Exercise brief -> Find how many lines below hold "needs", and give that number as the entire answer.

Transcribed page contents:
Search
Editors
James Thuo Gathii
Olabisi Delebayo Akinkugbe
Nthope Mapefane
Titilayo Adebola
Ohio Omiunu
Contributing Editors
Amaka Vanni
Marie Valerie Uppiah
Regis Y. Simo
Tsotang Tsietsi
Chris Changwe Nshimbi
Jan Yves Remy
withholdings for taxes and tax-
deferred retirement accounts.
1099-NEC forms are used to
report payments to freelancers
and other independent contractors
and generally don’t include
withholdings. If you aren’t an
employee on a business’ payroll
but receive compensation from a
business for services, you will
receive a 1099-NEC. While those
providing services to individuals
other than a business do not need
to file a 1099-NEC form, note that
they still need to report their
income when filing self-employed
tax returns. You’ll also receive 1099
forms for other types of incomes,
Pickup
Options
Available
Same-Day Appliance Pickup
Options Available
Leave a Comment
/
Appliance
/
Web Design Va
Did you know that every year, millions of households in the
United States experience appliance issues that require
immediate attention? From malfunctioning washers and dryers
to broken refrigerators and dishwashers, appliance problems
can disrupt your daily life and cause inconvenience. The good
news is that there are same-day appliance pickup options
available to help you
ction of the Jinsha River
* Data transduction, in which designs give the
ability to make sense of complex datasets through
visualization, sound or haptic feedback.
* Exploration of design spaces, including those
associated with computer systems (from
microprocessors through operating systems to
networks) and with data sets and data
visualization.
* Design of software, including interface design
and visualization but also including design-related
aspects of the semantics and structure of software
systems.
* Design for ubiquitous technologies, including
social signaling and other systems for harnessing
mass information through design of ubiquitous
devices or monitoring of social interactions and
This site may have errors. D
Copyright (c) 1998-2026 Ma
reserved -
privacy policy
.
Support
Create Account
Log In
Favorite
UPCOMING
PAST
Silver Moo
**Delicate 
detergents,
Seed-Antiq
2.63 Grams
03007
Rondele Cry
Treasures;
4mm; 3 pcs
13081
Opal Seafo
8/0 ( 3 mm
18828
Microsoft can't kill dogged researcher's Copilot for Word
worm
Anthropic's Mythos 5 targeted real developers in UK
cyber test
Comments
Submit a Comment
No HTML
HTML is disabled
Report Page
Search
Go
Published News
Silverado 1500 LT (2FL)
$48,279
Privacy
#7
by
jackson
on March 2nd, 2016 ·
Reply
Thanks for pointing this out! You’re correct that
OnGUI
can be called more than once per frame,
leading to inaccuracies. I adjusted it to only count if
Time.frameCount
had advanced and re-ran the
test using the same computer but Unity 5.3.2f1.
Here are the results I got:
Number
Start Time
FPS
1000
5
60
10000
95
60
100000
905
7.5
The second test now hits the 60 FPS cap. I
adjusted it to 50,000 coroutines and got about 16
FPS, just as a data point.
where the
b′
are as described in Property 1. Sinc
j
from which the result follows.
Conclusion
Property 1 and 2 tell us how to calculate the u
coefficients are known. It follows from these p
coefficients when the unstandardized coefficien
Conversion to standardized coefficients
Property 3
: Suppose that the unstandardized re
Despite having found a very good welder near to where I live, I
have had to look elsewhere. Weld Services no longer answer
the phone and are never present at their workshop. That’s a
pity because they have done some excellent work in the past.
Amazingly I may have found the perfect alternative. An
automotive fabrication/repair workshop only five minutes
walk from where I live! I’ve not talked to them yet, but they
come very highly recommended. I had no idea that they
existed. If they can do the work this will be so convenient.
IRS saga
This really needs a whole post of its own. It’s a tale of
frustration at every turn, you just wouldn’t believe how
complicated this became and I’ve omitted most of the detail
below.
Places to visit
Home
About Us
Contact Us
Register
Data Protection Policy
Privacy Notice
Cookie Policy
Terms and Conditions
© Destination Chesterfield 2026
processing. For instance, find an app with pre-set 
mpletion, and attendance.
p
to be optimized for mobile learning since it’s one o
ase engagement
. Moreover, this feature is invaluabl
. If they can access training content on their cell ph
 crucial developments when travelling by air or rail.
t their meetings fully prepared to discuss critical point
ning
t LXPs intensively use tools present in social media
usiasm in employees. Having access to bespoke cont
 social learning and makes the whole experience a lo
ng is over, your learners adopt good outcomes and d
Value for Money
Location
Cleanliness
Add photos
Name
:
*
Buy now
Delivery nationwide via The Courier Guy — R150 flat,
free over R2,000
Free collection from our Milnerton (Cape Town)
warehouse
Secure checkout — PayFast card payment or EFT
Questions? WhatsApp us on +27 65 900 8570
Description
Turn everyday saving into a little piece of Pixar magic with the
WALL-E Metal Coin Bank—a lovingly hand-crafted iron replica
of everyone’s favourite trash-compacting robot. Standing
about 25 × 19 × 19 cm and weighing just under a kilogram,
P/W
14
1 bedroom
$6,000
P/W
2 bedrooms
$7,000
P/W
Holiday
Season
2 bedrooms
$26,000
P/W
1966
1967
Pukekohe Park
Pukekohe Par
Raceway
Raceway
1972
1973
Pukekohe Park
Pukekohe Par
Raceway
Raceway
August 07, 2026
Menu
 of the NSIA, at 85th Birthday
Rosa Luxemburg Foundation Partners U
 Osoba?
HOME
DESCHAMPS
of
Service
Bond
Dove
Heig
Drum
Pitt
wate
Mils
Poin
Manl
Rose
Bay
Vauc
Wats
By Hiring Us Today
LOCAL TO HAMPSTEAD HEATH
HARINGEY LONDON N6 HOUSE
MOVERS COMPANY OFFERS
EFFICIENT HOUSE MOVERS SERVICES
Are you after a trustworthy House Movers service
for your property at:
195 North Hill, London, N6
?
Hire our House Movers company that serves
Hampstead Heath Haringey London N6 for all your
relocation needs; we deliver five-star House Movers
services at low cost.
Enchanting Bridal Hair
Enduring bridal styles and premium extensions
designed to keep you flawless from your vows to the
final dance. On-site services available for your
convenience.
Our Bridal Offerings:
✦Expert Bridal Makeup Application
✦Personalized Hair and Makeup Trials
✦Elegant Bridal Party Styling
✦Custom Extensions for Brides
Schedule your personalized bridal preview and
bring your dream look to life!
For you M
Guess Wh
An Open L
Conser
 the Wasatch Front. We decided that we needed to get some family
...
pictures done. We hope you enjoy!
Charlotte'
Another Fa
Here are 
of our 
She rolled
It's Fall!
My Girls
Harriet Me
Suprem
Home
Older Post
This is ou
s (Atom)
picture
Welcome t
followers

Response box -> 2